At the close of the prosecution summation, the trial was adjourned until Monday when Dr. Robert Servatius, Eichmann’s West German defense counsel, will present his summation. This will be completed on the same day and the trial, which began last April 11, will be ended. The three justices will then retire to begin consideration of the mountain of documentary and eye-witness testimony. Their verdict, which is expected to be one of guilty, is not expected before October. Dr. Servatius has indicated he will appeal the verdict.

The prosecutor, winding up his summation, cited affidavits presented by proxy by former associates of the defendant, as well as statements made before various postwar tribunals by condemned Nazis. “We have to remember that these people had nothing to gain by implicating others,” the prosecutor told the court. “They admitted their guilt and knew they would hang. They should be believed.”

The prosecutor scoffed at Eichmann’s defense claim that he was a “small sausage” in the vast Nazi murder machinery. He said Eichmann had answered incriminating evidence against him from former Nazi associates with “subterfuges, ruses and lies.” Under every accusation, the prosecutor declared, Eichmann immediately found his bearings and gave the best answer. These answers, the prosecutor said, “were often absurd, but that was the fault of the facts, not of Eichmann’s purported mediocrity.”

“He who can react under cross-examination the way the accused has done is not a small man,” Mr. Hausner told the court. “This is a man of serious and considerable intelligence who tried to come out of the web of evidence which could convict him. His evil personality appeared again and again in his clever and cunning answers.”

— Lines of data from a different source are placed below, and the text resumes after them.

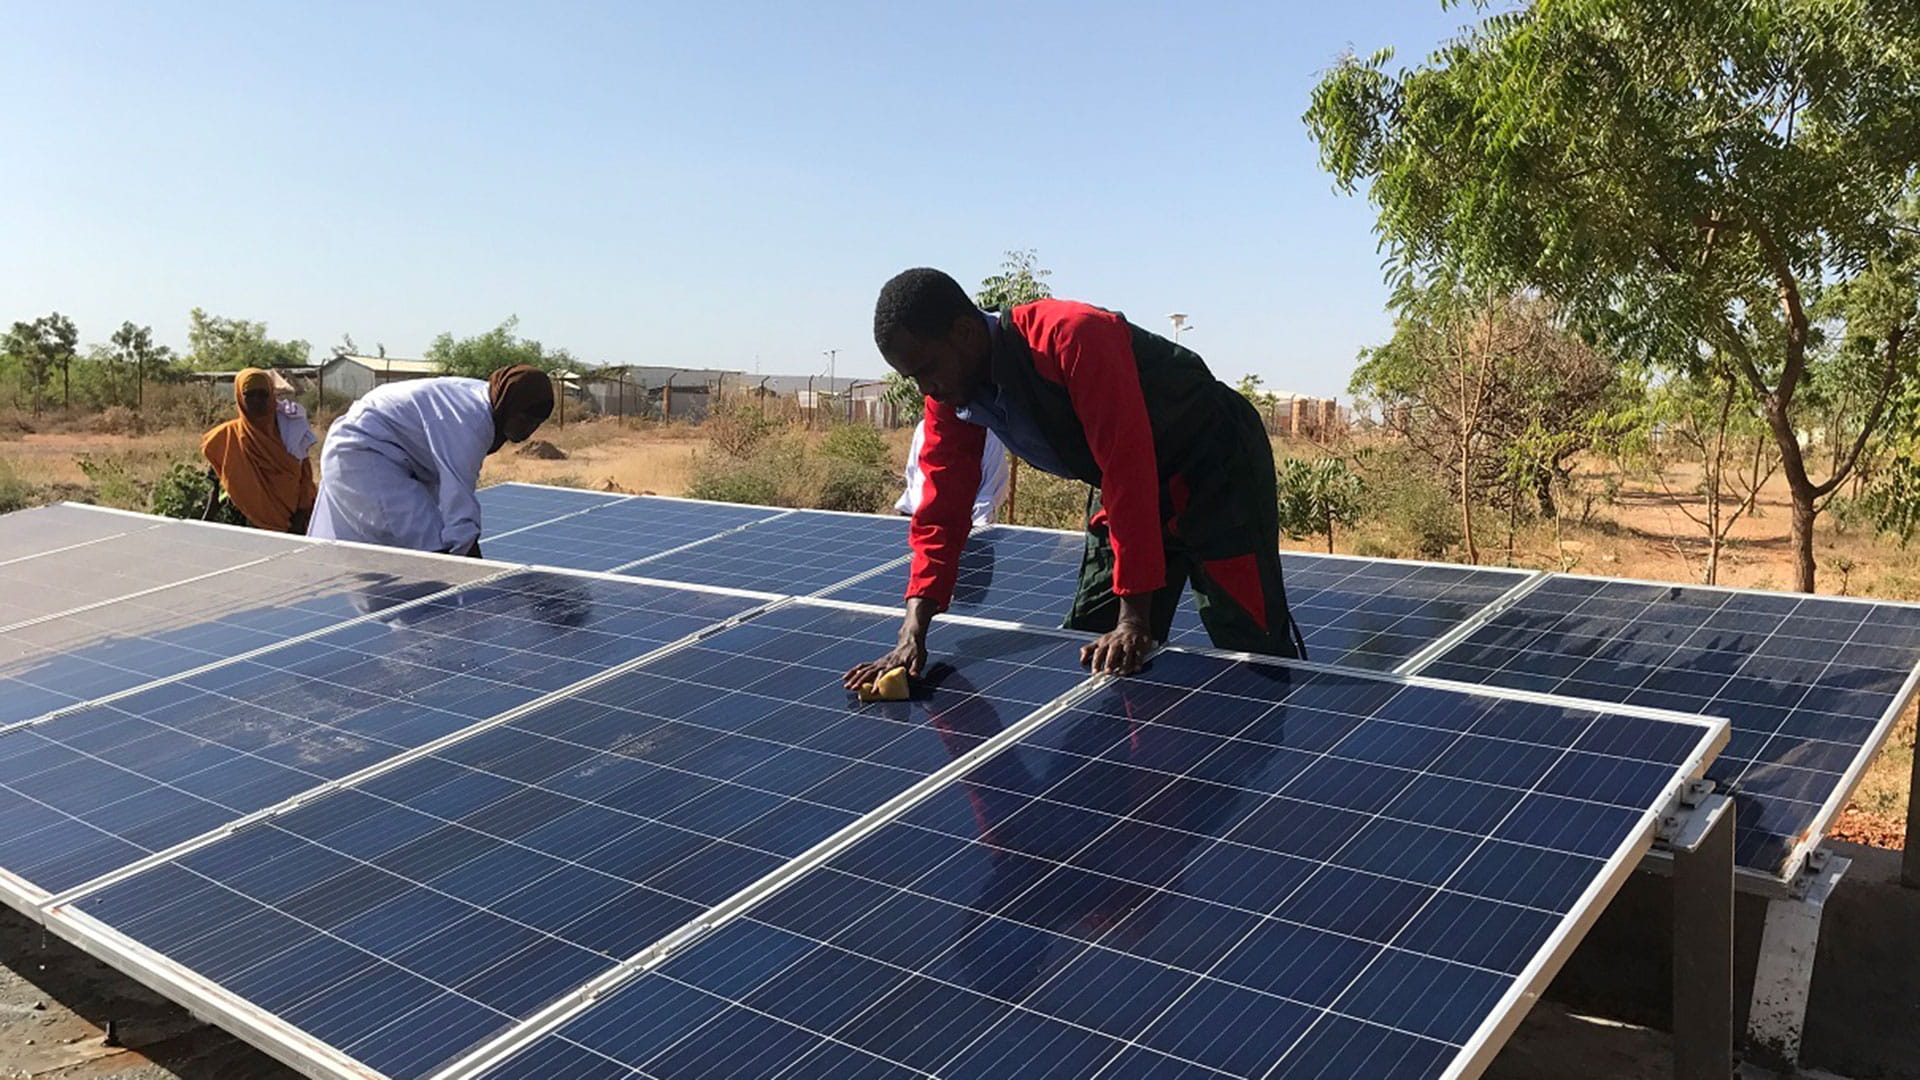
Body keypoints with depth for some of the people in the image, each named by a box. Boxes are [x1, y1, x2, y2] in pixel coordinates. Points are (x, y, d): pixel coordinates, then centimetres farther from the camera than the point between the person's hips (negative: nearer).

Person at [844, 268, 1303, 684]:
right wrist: (912, 634, -20)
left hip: (1220, 466, -7)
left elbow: (1129, 470, -35)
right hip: (1125, 490, 7)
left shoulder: (1073, 337, -34)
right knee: (1087, 649, 5)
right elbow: (941, 511, -8)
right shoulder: (951, 399, -10)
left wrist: (1135, 617, -35)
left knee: (1259, 652, -4)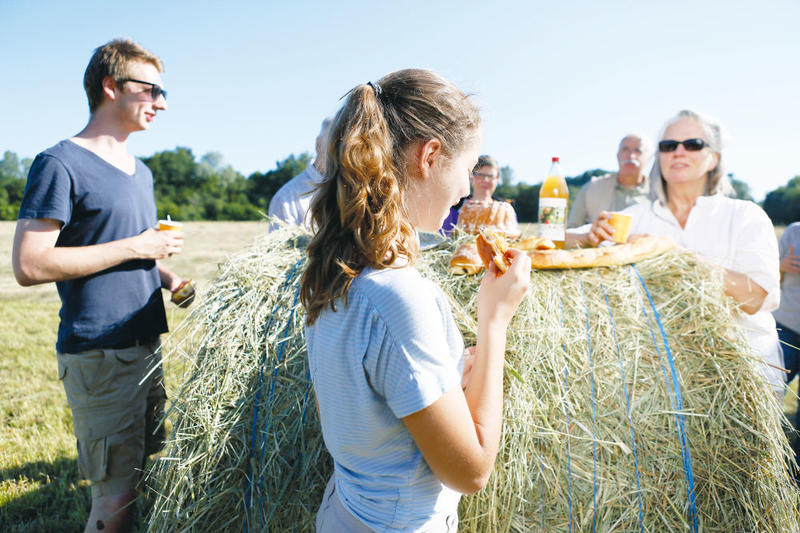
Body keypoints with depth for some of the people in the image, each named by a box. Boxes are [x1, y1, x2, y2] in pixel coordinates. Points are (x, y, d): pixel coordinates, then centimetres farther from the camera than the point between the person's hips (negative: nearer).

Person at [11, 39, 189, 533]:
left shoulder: (140, 172, 16)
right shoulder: (61, 164, -9)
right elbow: (29, 264, -17)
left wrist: (169, 278, 7)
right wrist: (135, 247, -16)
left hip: (147, 345, 8)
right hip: (98, 354, -8)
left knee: (151, 476, 17)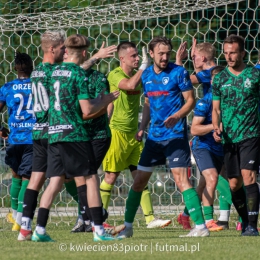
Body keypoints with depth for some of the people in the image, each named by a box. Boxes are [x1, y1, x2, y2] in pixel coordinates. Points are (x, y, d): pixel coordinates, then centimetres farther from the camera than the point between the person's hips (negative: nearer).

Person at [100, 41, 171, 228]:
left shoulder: (138, 75, 11)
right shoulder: (115, 75, -11)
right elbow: (130, 85, -30)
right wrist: (143, 67, -21)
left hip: (133, 133, 7)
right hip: (117, 132, -7)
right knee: (111, 176, -2)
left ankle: (150, 218, 2)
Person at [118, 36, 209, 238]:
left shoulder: (178, 72, -7)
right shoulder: (147, 75, 10)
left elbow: (190, 100, -7)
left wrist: (176, 116, -24)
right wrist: (142, 128, 8)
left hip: (175, 135, -6)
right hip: (154, 136, 6)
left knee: (181, 178, -15)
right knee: (139, 181, 9)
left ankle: (201, 226, -16)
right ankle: (127, 227, 21)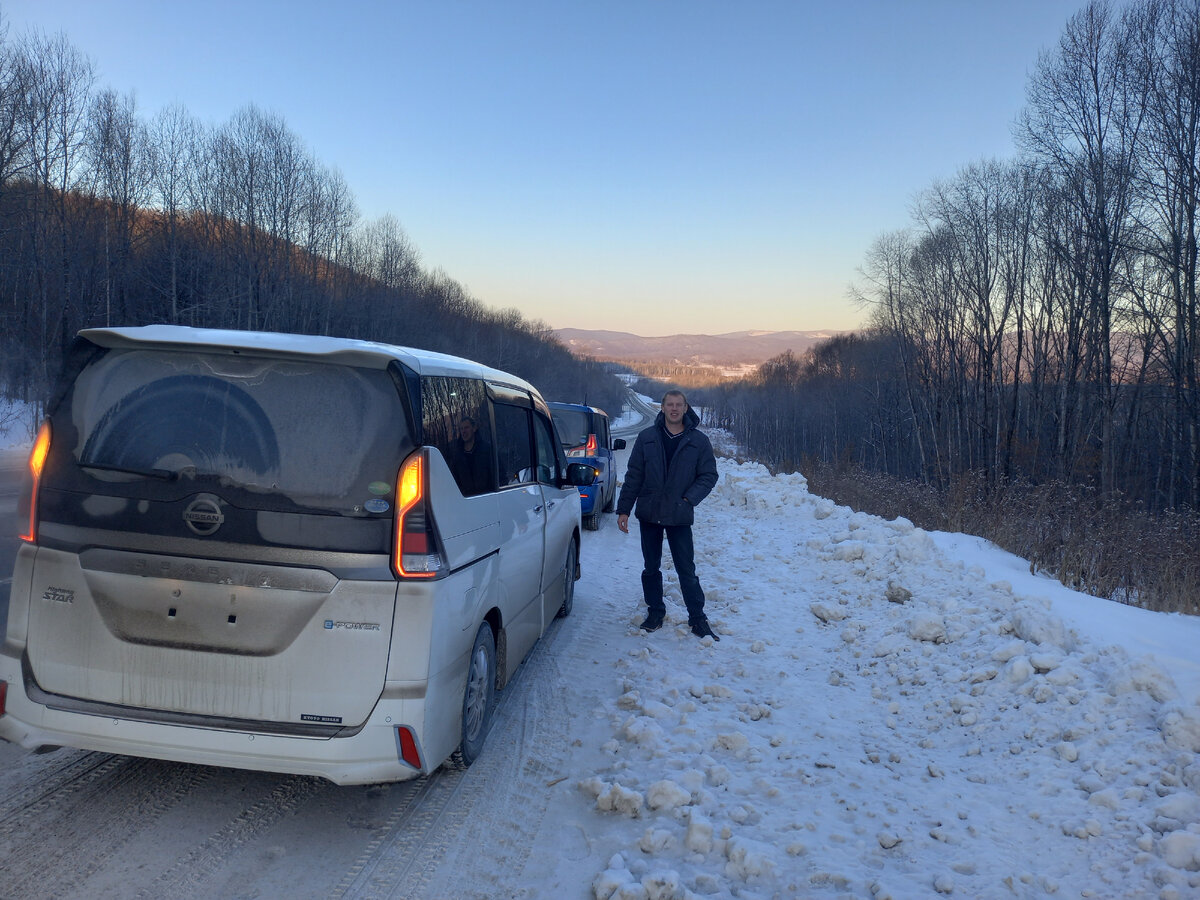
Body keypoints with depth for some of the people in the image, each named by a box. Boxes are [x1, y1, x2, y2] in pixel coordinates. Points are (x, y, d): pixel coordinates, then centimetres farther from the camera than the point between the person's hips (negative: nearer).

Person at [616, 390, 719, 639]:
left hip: (680, 517, -2)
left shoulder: (699, 441, -1)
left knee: (687, 570, 0)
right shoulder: (647, 437, 1)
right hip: (649, 514, 2)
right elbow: (633, 475, 3)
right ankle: (655, 612, 26)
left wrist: (689, 499, -11)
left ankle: (698, 619, 10)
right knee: (651, 568, 12)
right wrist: (623, 509, 0)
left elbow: (709, 475, 3)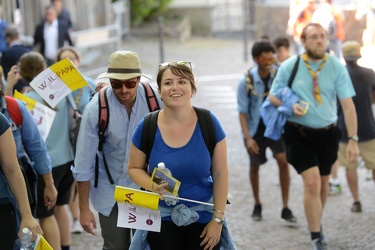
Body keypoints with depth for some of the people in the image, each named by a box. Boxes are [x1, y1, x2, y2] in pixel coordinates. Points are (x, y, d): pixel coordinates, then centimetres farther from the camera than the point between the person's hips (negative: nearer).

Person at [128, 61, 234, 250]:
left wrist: (218, 219, -6)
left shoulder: (208, 123, -9)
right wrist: (152, 186, -16)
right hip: (163, 220, 0)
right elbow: (134, 168, 4)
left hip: (203, 219, 0)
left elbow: (220, 173, -4)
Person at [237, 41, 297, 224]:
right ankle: (257, 205, 35)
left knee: (283, 160, -16)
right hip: (255, 130, 0)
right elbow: (242, 111, -11)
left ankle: (285, 209, -10)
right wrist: (248, 138, -19)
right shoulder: (246, 81, -15)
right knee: (254, 165, 14)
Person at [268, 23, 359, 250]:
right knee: (312, 183, -15)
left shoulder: (336, 67, -7)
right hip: (299, 133, -2)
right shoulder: (289, 67, -7)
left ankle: (317, 224, 41)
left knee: (323, 183, 16)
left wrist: (353, 139, -15)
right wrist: (291, 105, -18)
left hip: (328, 133, 2)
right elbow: (273, 97, 4)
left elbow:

SAYS EICHMANN ACTED ‘LUSTFULLY AND ZESTFULLY’ IN ANNIHILATING JEWS

Terming Eichmann’s claim that he was never an anti-Semite “absurd,” the prosecutor said that the defendant “acted willingly, lustfully and zestfully to the very end” of his career as head of the Gestapo department for Jewish Affairs. He pointed out that Eichmann was not willing even to consent to one proposal Hitler was ready to consider — that Jews with service records would not be forced to witness the executions of members of their families, a favorite bit of Nazi sadism.

In the final portion of his summation, the prosecutor paid tribute to the Europeans who sought, at the risk of merciless torture and death, to save Jews from the Nazi murder. “We shall never forget the nobility and greatness of the entire Danish nation, its King and its underground who helped Jews to escape to Sweden,” the prosecutor said. “We will remember the Norwegians who smuggled Jews out of their country at the risk of their lives, the brave Belgians and the magnanimous Swedes.

“We remember Raoul Wallenberg who single handedly stood up to Eichmann and saved thousands of our people. We remember the Dutch nation which went on strike for the Jews, the Dutch church, and the Italians who protected the Jews, especially in the convents and monasteries. We will remember the Poles who risked their lives, the French Maquis, the Lithuanians, the Yugoslavs, the Greeks and the undergrounds and partisans in all of occupied Europe.”

“Their names and their deeds will always be engraved in our memories,” the prosecutor said.” There is no consolation for the third of the nation that has fallen,” he added “but there is solace in the fact that the Jews knew how to face the enemy with dignity and pride. These victims cannot be brought back to life but there must be justice for what was perpetrated against them. I am proud of the fact that the days have come when a citizen of Israel can speak the language of justice to an evildoer.”